• **PROBLEM TO WORK ON**: Reproduce every line of each item below verbatim, preserving the original line breaks.

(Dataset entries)
________________

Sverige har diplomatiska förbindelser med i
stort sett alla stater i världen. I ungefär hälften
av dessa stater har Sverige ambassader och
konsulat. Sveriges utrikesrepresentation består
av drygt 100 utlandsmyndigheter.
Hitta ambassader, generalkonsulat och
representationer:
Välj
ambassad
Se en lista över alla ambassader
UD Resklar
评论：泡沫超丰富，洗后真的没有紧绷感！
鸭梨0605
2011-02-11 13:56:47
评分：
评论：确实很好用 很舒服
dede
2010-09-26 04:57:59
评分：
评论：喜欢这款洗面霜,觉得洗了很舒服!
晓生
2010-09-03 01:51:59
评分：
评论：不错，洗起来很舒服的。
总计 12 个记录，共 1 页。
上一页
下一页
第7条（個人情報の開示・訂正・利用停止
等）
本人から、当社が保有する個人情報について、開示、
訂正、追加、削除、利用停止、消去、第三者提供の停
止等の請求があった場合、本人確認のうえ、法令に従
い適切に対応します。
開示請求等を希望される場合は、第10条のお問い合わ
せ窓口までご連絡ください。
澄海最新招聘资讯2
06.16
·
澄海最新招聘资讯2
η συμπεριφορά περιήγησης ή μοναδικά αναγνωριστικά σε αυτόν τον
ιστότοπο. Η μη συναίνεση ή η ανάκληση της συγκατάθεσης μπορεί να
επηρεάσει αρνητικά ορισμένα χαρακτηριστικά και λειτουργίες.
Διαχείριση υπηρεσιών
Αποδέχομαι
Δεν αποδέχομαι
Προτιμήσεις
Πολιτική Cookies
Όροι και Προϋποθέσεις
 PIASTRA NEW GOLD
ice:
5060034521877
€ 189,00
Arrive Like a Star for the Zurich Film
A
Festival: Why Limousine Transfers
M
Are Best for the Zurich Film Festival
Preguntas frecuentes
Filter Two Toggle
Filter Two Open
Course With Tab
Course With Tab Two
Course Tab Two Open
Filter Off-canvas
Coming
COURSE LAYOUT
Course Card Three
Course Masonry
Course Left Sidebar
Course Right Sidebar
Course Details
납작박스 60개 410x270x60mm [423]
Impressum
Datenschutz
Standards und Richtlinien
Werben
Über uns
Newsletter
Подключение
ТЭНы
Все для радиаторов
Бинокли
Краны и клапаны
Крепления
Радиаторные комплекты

________________

• **RESULT OF THIS EXERCISE**:
Sverige har diplomatiska förbindelser med i
stort sett alla stater i världen. I ungefär hälften
av dessa stater har Sverige ambassader och
konsulat. Sveriges utrikesrepresentation består
av drygt 100 utlandsmyndigheter.
Hitta ambassader, generalkonsulat och
representationer:
Välj
ambassad
Se en lista över alla ambassader
UD Resklar
评论：泡沫超丰富，洗后真的没有紧绷感！
鸭梨0605
2011-02-11 13:56:47
评分：
评论：确实很好用 很舒服
dede
2010-09-26 04:57:59
评分：
评论：喜欢这款洗面霜,觉得洗了很舒服!
晓生
2010-09-03 01:51:59
评分：
评论：不错，洗起来很舒服的。
总计 12 个记录，共 1 页。
上一页
下一页
第7条（個人情報の開示・訂正・利用停止
等）
本人から、当社が保有する個人情報について、開示、
訂正、追加、削除、利用停止、消去、第三者提供の停
止等の請求があった場合、本人確認のうえ、法令に従
い適切に対応します。
開示請求等を希望される場合は、第10条のお問い合わ
せ窓口までご連絡ください。
澄海最新招聘资讯2
06.16
·
澄海最新招聘资讯2
η συμπεριφορά περιήγησης ή μοναδικά αναγνωριστικά σε αυτόν τον
ιστότοπο. Η μη συναίνεση ή η ανάκληση της συγκατάθεσης μπορεί να
επηρεάσει αρνητικά ορισμένα χαρακτηριστικά και λειτουργίες.
Διαχείριση υπηρεσιών
Αποδέχομαι
Δεν αποδέχομαι
Προτιμήσεις
Πολιτική Cookies
Όροι και Προϋποθέσεις
 PIASTRA NEW GOLD
ice:
5060034521877
€ 189,00
Arrive Like a Star for the Zurich Film
A
Festival: Why Limousine Transfers
M
Are Best for the Zurich Film Festival
Preguntas frecuentes
Filter Two Toggle
Filter Two Open
Course With Tab
Course With Tab Two
Course Tab Two Open
Filter Off-canvas
Coming
COURSE LAYOUT
Course Card Three
Course Masonry
Course Left Sidebar
Course Right Sidebar
Course Details
납작박스 60개 410x270x60mm [423]
Impressum
Datenschutz
Standards und Richtlinien
Werben
Über uns
Newsletter
Подключение
ТЭНы
Все для радиаторов
Бинокли
Краны и клапаны
Крепления
Радиаторные комплекты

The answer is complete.